The Democrats’ proposed solution (labeled the “For The People Act”), ensures that every state plays by the same set of rules, rules that cannot be changed to benefit a losing party.
A Renewed and Durable Infrastructure
Biden also understands the economic and social need for a renewed and durable infrastructure. Republicans support infrastructure spending, but their view differs from that offered by the president. While Biden and the Democrats propose an undertaking to repair the nation’s physical infrastructure (decaying roads and bridges, inadequate transportation systems, polluted and withering waterways, decaying dams, vulnerable power grids and unsafe buildings) they are also adamant about strengthening the core of the nation’s human foundation: the people.
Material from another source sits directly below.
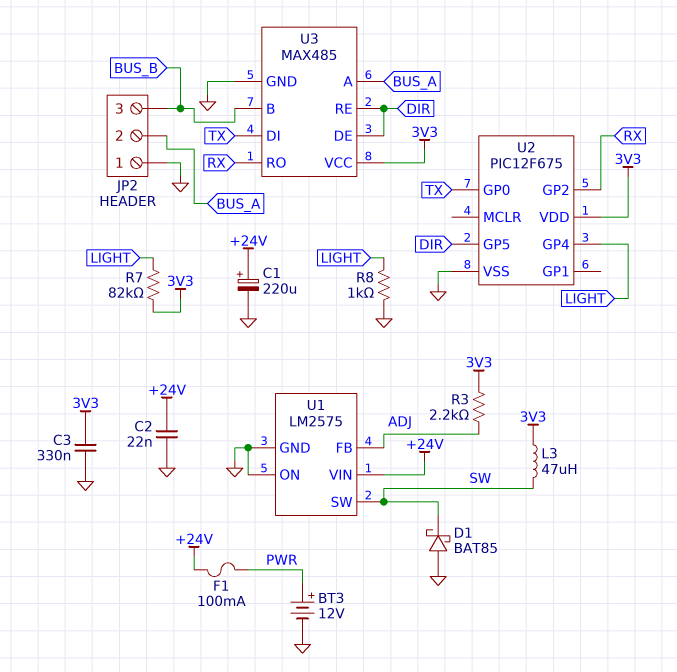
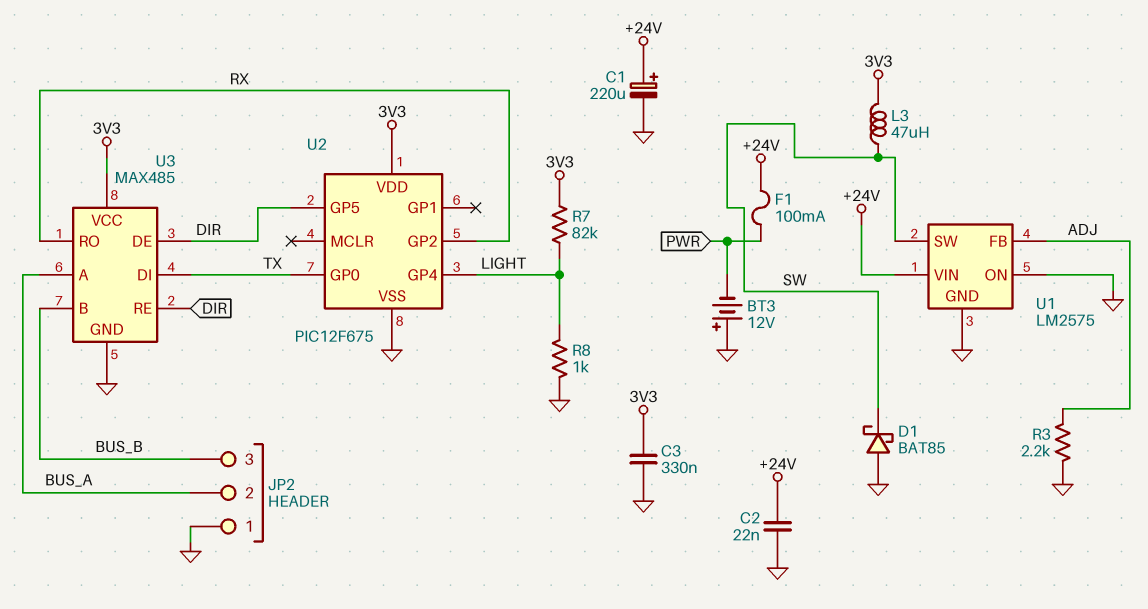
BT3: 12V (plus PWR, minus GND) -> 12V (plus GND, minus PWR)
R3: 2.2k (3V3, ADJ) -> 2.2k (ADJ, GND)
His proposals include moving away from fossil fuels and toward sustainable energy; bolstering caregiving for aging and disabled Americans by expanding long-term care services and improving the wages of care providers; investing in small businesses; building and retrofitting homes to increase affordable housing for low to middle-income people; investing in research and development; replacing all of the country’s lead pipes and rebuilding the fresh water infrastructure; upgrading the school buildings so that they are clean, safe and conducive to learning; increasing and strengthening opportunities for both early education and community colleges, adding four years to the current 12 years of public education; making high-speed broadband accessible for all Americans, regardless of where they live.
It is time for each American to engage, to study the proposals—not the political rhetoric or the advocacy of partisans, but the proposals themselves. Ignore the dog whistles and the hot- button words. Try to understand the motives and reasons of both sides of the debate. Then make up your own mind, take a stand, write or call your Senator and Member of Congress. The future of your great, great grandchildren depends on what you do in this crucial moment.